Oosthoek encyclopedie

Oosthoek's Uitgevers Mij. N.V (1916-1925)

Gepubliceerd op 19-01-2019

Zetmeel

betekenis & definitie

Zetmeel - Amylum, een polyglucose van de formule (C6H12O6)x: . (x—1)H2O, komt voor in zeer verschillende plantendeelen en wel in den vorm van korrels, die een georganiseerde structuur hebben. Zulke korrels ontstaan reeds bij de assimilatie in de chlorophyllkorrels. Onder den invloed van enzymen gaan zij in oplosbare verbindingen over, die òf door de plant worden verbruikt òf als reservestof — b.v. in knollen, zaden, wortels, zout — na overgang in z. weer worden afgezet. Z. is in koud water praktisch onoplosbaar; bij verwarmen met water zwellen de z.korrels op, barsten en vormen een kolloidale oplossing, z.g. stijfselpap.

Met jodium (en tegenwoordigheid van J.-ionen) wordt z. blauw gekleurd. Deze kleur verdwijnt bij verwarming, maar komt bij afkoeling weer terug. Met geconcentreerde zuren geeft z. esters, b.v. met zwavelzuur en met salpeterzuur (xyloïdine). Door koken met verdunde zuren wordt z. gehydrolyseerd en gaat over in glucose, waarbij als tusschenproducten dextrinen worden gevormd. Met diastase (maltase, amylase) gaat z. over in dextrinen en maltose, welke splitsing in de bierbrouwerijen en in de branderijen een groote rol speelt. Ook het enzym ptyaline (in speeksel) werkt hydrolytisch op z. De zetmeelkorrels bestaan eigenlijk uit twee stoffen, n.l. het amylopectine, dat het omhulsel, de amylose, die den inhoud vormt. Een verdunde stijfselpap is eigenlijk een oplossing van amylose, die door slijmachtig amylopectine verdikt is. De amylose schijnt een mengsel van polyglucosen te zijn met verschillende waarden voor X in bovenstaande formule. Z. ontstaat alleen in Chromatophoren, ontbreekt dus bij die planten, waar deze organen gemist worden (schimmels en bacteriën).

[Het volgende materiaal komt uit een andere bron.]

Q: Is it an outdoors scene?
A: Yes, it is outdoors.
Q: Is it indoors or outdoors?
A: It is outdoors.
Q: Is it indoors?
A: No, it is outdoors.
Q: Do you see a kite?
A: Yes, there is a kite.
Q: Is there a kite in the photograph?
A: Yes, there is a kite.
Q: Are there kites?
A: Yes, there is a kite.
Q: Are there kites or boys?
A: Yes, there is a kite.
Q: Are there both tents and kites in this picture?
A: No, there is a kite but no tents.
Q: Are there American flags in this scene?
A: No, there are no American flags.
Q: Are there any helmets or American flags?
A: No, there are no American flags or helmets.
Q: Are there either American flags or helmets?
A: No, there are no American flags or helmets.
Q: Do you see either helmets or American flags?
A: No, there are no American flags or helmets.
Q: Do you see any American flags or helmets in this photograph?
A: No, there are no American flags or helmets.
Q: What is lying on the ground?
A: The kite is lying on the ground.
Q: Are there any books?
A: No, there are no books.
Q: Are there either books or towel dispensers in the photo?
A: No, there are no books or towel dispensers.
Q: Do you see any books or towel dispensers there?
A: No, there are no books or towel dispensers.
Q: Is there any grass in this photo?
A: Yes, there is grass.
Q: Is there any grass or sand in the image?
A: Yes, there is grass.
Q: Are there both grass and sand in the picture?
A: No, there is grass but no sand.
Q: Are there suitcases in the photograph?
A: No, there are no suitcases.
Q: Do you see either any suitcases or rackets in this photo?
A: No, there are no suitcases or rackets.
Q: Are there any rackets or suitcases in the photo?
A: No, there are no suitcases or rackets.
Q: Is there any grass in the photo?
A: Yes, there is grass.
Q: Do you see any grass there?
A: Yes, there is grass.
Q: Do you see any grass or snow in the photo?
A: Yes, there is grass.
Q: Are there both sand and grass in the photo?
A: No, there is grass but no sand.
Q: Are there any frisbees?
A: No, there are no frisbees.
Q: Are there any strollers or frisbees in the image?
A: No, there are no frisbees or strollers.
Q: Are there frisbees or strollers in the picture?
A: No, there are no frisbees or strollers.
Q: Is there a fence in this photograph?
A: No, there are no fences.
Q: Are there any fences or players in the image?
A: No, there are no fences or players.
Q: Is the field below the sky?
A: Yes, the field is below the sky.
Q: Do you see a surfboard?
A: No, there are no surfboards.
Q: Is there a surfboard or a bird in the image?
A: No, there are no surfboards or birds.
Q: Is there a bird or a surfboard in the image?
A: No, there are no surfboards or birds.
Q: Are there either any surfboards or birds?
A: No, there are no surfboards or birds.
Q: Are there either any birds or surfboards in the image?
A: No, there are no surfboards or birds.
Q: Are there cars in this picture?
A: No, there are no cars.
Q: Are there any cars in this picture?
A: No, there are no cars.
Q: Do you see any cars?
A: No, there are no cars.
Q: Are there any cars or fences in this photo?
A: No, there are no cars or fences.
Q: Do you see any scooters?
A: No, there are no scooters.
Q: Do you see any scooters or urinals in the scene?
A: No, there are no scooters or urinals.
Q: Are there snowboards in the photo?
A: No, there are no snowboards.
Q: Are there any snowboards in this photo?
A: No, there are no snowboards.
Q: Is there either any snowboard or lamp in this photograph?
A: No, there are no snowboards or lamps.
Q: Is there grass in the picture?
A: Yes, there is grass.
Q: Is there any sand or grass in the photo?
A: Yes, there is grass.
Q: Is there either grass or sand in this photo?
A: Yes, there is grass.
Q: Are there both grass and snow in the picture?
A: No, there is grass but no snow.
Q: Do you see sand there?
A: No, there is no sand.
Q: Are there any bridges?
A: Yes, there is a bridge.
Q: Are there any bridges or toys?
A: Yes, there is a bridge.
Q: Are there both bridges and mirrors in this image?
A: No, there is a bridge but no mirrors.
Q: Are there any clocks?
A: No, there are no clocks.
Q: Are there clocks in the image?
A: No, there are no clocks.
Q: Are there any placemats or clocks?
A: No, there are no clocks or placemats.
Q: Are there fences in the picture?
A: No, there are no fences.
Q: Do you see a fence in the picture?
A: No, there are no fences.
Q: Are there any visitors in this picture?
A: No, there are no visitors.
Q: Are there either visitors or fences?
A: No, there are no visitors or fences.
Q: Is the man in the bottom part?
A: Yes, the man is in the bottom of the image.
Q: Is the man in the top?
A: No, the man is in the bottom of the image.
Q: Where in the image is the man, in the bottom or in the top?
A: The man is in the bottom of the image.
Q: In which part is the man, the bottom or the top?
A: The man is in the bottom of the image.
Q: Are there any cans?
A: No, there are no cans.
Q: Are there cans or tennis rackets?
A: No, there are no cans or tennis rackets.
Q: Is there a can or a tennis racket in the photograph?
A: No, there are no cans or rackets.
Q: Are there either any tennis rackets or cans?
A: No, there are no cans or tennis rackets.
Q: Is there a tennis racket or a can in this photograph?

Overigens zijn de planten, waarin geen zetmeel te vinden is, zeldzaam, b.v. de gewone ui. Het z. ontstaat vermoedelijk steeds uit suikers en wel in de eerste plaats bij de koolzuurassimilatie, wanneer er meer suikers ontstaan, dan er weggevoerd kunnen worden. Dan treft men in de bladgroenkorrels zeer kleine z.korreltjes aan, die op het oogenblik, dat de assimilatie stilstaat, weer worden opgelost. Men kan dus tegen den avond een blad vol z. vinden, terwijl dit er den volgenden morgen uit verdwenen is. Dat is mikroskopisch aan te toonen, maar nog gemakkelijker met behulp van de Jodiumreactie makroskopisch.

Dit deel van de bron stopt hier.